Comparable to our results, some recent seroepidemiological studies support the association of C. pneumoniae with atherosclerosis and cardiac instability [5,6], while others do not [10,11,38]. However, previous studies have demonstrated that the serological method chosen to measure C. pneumoniae antibodies has a strong impact on the association between C. pneumoniae and atherosclerosis [39,40]. Collectively, further large-scale prospective epidemiological studies which validate serological methods are needed to fully disclose the association of C. pneumoniae and atherosclerosis.

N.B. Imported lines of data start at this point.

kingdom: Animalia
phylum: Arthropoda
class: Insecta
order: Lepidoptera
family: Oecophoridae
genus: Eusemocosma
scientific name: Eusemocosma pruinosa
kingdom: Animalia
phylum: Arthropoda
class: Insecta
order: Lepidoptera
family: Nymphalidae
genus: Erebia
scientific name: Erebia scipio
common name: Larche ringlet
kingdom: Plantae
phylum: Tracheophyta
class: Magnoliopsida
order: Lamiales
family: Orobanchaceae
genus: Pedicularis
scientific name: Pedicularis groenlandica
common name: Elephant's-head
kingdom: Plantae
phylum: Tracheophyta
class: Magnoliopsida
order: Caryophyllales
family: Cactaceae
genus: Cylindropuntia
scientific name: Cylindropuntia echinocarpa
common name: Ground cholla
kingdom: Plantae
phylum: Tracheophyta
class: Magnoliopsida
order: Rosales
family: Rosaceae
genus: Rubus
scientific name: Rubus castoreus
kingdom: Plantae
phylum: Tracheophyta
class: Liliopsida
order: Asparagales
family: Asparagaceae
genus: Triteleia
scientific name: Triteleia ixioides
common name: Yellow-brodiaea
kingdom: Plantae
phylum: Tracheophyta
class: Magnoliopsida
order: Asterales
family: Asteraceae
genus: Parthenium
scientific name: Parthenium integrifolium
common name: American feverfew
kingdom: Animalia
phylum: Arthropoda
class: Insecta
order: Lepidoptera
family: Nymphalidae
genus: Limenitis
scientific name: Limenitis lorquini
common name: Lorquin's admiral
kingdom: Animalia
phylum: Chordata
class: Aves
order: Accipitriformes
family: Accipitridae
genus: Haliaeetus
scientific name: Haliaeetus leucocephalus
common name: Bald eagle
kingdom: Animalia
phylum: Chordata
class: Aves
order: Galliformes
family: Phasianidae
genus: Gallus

Another approach to test the hypothesis would be evaluating the effectiveness of secondary prevention with antibiotics in patients with CHD. Some earlier studies showed beneficial effects of antibiotic therapy [41,42], whereas some recent trials did not [43–45]. Higgins in his review states that short-term antibiotic treatment does not significantly reduce cardiovascular events [46], but a robust study should determine whether long-term treatment is required to decrease cardiovascular instability. Nevertheless, in interpreting the results we should know that, if negative, these trials would tell us only that certain antibiotic regimens do not alter the prognosis of CHD patients, and it does not necessarily mean the loss of association between C. pneumoniae and atherosclerosis. It is noteworthy that atherosclerosis develops progressively from an early age and the use of antibiotics late in the inflammatory process is unlikely to have a beneficial effect. A substitute approach might be the use of antibiotics or vaccination to eliminate carriage of infectious agents in peripheral blood cells in young people without established atherosclerosis [47]. Conducting clinical trials to evaluate the effectiveness of this approach, though difficult, would give valuable guidelines.
If confirmed in a larger series of patients, our findings may point the way to a cost-effective and easily available method for identifying patients at high risk of future cardiac instability. In order to obtain acceptable clinical outcomes, inexpensive commercial assays for the above-mentioned markers need to be available. Clinicians will need also to gain knowledge regarding the population distribution of seropositivity to markers of inflammation and infection, and develop health prevention measures that address the identified risks.
Acknowledgements
This study was supported by grant No. 3130930 from the Isfahan Cardiovascular Research Centre as well as the School of Medicine; both are affiliated to Isfahan University of Medical Sciences.
The authors would like to acknowledge the contribution of the laboratory staff for their assistance with data laboratory tests as well as that of Dr Afshan Akhavan and Mrs Sonia Zarfeshani for their technical assistance.